身近な人が亡くなったとき、「死亡届を提出すると銀行口座はすぐに凍結されるのでは?」と不安に感じる方は多いのではないでしょうか。

実際には、死亡届の提出だけで口座が止まるわけではなく、金融機関が死亡の事実を把握した時点で取引が制限される仕組みとなっています。

しかし、凍結前であれば預金を引き出せるケースがある一方で、その行為が思わぬトラブルにつながる可能性もあります。

本記事では、口座凍結の仕組みや注意点、さらにやむを得ず資金が必要な場合の対応方法について整理していきます。

正しい知識を身につけ、落ち着いて対応できるようにしておきましょう。

1. 役所に死亡届を出すと「銀行口座が凍結される」はウソ?本当?

役所に死亡届を提出したあと、亡くなった方の銀行口座がどうなるのか、不安に感じる方も少なくありません。

「死亡届を出すとすぐに口座が凍結される」と考えられがちですが、実際には死亡届の提出のみで口座が止まることはありません。

口座が凍結されるのは、金融機関が名義人の死亡を把握した時点です。

つまり、銀行側が名義人の死亡を確認した時点で、口座の利用が制限される仕組みとなっています。

例外的に、新聞の訃報欄や外部からの情報により銀行が死亡を把握し、確認のうえで凍結する場合もありますが、基本的には親族からの連絡がきっかけとなります。

また、「死亡情報が銀行間で自動的に共有されるわけではない」という点も押さえておきたいポイントです。

複数の金融機関に口座がある場合は、それぞれの銀行に対して個別に手続きを行う必要があります。

一方、同一の金融機関内で複数の支店に口座がある場合には、1回の届出でその銀行にあるすべての口座が対象となります。

なお、銀行に連絡する前であれば口座は通常どおり利用できるため、現金を引き出すこと自体は可能です。

ただし、この段階で第三者が預金を引き出すと、後になってトラブルに発展する可能性があるため注意が必要です。

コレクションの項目
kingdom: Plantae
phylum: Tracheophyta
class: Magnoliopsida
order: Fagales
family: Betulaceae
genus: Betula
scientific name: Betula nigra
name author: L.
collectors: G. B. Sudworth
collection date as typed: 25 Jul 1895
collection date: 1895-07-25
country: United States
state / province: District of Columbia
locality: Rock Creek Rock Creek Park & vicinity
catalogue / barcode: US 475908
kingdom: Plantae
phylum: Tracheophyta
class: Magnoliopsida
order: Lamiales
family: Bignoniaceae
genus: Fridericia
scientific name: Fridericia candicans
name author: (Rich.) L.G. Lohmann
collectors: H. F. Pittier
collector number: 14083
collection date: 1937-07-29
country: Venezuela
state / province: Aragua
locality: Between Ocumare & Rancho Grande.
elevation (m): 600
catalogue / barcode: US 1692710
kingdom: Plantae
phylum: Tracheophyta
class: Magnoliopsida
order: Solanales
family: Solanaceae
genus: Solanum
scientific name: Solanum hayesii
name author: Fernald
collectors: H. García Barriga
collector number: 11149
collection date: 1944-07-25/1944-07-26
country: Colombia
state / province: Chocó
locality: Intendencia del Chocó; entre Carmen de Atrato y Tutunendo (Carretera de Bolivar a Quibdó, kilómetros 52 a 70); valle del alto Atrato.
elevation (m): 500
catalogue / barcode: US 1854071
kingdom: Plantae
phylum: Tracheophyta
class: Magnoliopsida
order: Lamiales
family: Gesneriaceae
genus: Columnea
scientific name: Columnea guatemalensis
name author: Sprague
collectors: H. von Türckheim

» 作業の要件:
ページ本文によると、同じ金融機関の複数の支店に口座がある場合、届出はどのように扱われますか。

» 作業の結果:
1回の届出で、その銀行にあるすべての口座が対象となります。